» Work request:
Output the full listing below exactly, without the pictures.
━━ Data segment ━━
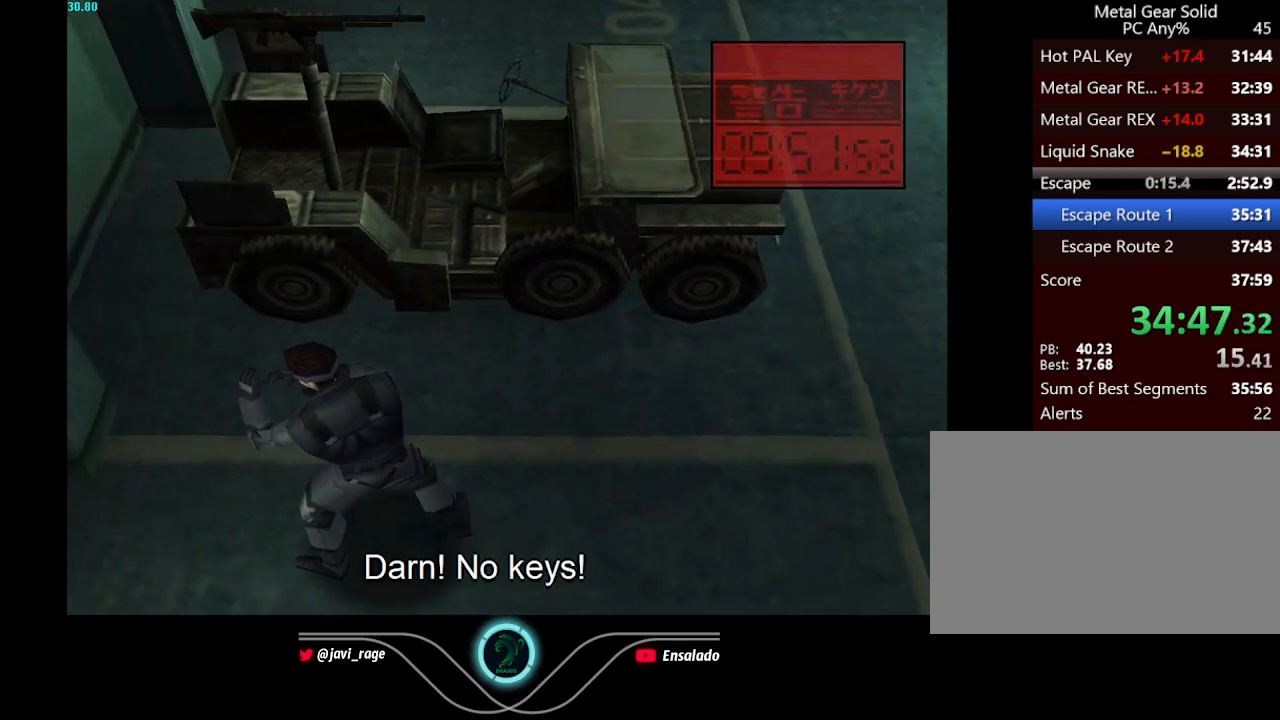
{"buttons": [], "left_stick": "center", "button_events": []}
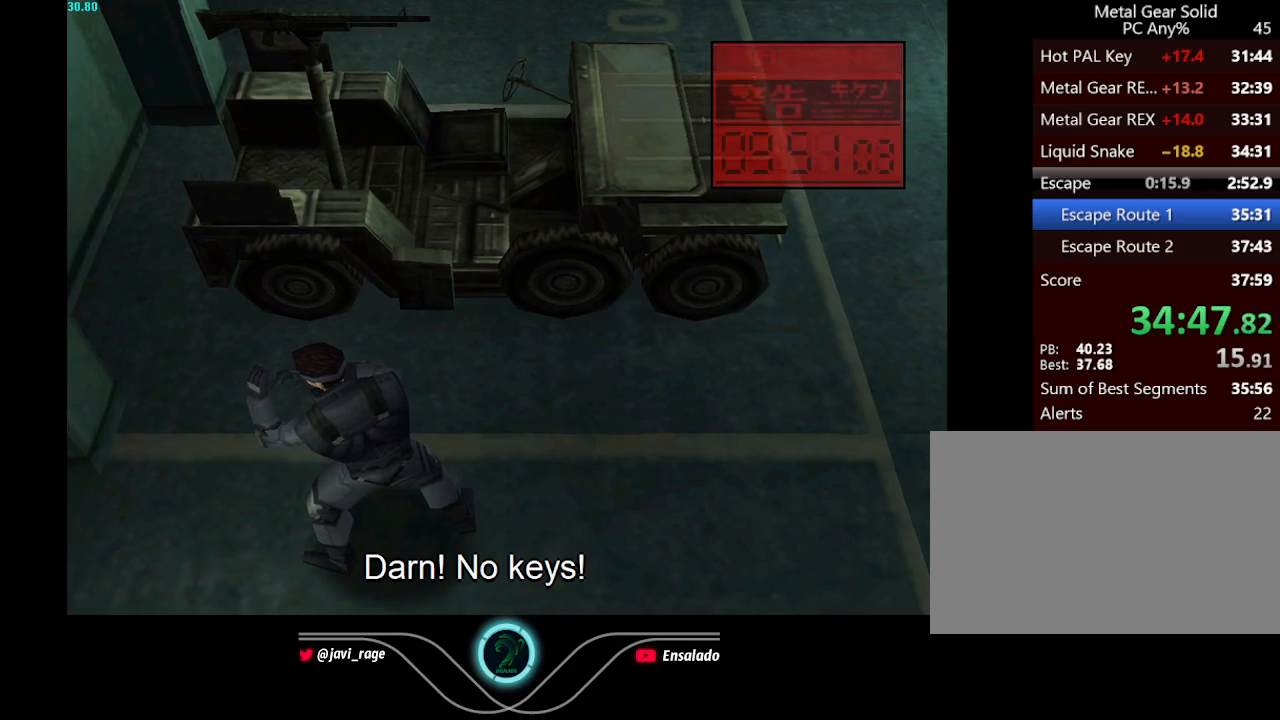
{"buttons": [], "left_stick": "center", "button_events": []}
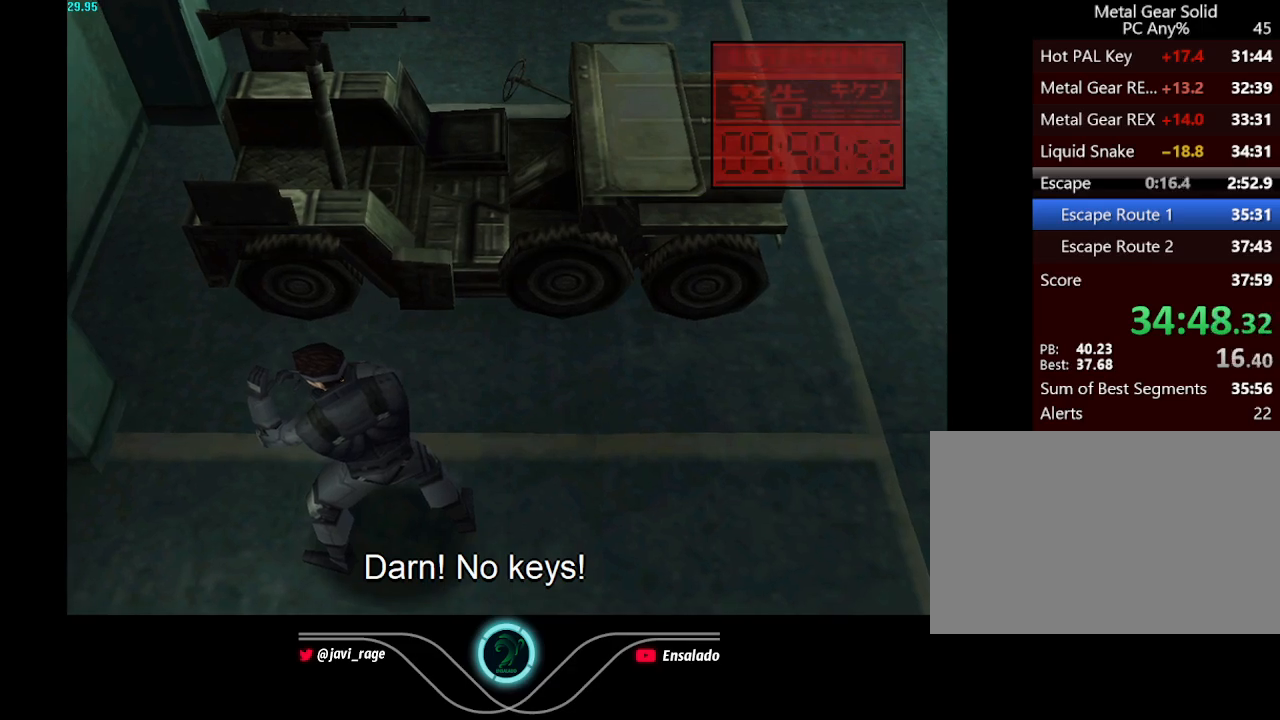
{"buttons": [], "left_stick": "center", "button_events": []}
━━━
» Exercise answer:
{"buttons": [], "left_stick": "center", "button_events": []}
{"buttons": [], "left_stick": "center", "button_events": []}
{"buttons": [], "left_stick": "center", "button_events": []}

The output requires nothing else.